These boyos were from the Anything But Class (ABC) network, after all.
One guy, who looked like an accountant, complete with dandruff on his shoulders, leaned in and with great sincerity said: "We're concerned that our show is danger of becoming too gritty." (The show he was talking about was Code Red, which Chris had taken to calling, Code Dead.)
His colleagues of The Suit muttered agreement.
Irwin, who sat at the head of the conference table, black toupee perched precariously on his head, frowned then said, "Anyone who has ever worked with me, and knows my track record, will tell you that 'gritty' is something that I just don't do."
He lifted his hands in appeal. "Was the Towering Inferno gritty? No. Was the Poseidon Adventure gritty? Not one bit. Lost In Space, Land Of The Giants? No and no."
Our story exec, Larry Heath, who sat at Irwin's right, asked, "What's the cause this sudden concern?"
Dandruff Shoulders tapped the script in front of him. It was the episode I mentioned before where Adam (The Beach Ball) Rich is falsely accused of setting fire to the school gym. Although, with budget cuts, the fire had been reduced to a wastebasket and some charred curtains in the principal's office.

● **Set problem A**
Translate this sentence from the passage about the network meeting into Spanish: "Dandruff Shoulders tapped the script in front of him."
● **Set problem B**
In the passage about the network meeting, retype the stretch from "One guy, who" through "Suit muttered agreement.".

● **Extracted information**

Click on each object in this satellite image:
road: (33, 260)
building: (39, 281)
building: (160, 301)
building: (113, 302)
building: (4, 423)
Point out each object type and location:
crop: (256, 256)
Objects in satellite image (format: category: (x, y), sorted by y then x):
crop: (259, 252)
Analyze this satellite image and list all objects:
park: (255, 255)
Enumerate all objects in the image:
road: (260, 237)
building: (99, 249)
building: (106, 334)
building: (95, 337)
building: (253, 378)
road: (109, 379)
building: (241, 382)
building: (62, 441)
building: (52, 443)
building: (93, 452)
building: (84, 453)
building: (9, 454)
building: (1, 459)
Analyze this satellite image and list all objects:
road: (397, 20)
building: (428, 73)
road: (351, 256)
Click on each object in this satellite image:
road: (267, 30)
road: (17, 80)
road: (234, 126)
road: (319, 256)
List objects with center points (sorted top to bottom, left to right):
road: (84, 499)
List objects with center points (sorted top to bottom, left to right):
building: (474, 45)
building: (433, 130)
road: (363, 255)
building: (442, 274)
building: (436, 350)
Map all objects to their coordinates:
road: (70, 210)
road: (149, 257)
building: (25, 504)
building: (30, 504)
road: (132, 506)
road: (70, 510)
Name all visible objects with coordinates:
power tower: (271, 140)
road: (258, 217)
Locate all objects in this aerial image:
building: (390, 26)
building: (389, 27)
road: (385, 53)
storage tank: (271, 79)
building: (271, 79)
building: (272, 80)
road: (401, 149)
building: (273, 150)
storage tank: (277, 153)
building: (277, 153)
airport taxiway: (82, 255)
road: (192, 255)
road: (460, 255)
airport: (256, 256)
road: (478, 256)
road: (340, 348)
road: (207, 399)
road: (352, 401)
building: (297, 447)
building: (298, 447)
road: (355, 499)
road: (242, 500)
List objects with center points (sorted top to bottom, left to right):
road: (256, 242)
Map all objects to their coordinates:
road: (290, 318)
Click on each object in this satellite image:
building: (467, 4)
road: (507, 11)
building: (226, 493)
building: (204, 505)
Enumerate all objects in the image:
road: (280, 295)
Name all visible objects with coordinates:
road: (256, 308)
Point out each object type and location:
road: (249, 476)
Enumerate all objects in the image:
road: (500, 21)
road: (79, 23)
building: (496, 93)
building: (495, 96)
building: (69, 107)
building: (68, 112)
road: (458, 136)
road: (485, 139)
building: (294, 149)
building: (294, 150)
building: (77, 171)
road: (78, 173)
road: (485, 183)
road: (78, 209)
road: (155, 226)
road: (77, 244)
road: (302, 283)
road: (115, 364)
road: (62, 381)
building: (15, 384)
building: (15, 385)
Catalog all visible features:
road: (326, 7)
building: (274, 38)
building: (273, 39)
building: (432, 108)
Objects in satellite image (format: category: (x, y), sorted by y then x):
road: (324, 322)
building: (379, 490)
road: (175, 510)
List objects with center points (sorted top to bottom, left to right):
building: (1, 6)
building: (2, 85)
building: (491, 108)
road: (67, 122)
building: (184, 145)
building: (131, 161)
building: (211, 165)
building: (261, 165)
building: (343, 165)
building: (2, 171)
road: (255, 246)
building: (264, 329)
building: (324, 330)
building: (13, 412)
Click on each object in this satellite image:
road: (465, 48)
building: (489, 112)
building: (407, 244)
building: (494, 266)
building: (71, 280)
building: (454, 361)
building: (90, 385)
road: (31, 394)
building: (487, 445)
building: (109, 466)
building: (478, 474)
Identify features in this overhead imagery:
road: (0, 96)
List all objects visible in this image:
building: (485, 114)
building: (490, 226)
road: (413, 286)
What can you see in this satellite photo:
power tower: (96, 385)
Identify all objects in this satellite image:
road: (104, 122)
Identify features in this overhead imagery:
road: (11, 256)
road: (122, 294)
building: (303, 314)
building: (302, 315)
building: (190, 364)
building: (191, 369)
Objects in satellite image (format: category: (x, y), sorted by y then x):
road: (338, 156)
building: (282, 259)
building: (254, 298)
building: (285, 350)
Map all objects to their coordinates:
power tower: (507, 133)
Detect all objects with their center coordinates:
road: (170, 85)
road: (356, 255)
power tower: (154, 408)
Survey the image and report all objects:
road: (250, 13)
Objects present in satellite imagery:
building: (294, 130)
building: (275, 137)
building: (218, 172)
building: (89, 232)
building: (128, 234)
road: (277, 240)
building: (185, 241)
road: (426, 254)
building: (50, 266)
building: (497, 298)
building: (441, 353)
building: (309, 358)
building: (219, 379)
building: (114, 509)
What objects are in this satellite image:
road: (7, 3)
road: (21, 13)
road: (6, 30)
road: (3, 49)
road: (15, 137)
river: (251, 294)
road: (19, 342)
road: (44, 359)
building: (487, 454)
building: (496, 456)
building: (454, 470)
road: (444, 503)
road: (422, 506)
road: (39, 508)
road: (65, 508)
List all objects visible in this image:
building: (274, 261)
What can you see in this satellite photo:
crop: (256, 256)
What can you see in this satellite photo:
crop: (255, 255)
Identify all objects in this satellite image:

● **Exercise response A**
Hombros de Caspa dio golpecitos al guion que tenía delante.

● **Exercise response B**
One guy, who looked like an accountant, complete with dandruff on his shoulders, leaned in and with great sincerity said: "We're concerned that our show is danger of becoming too gritty." (The show he was talking about was Code Red, which Chris had taken to calling, Code Dead.)
His colleagues of The Suit muttered agreement.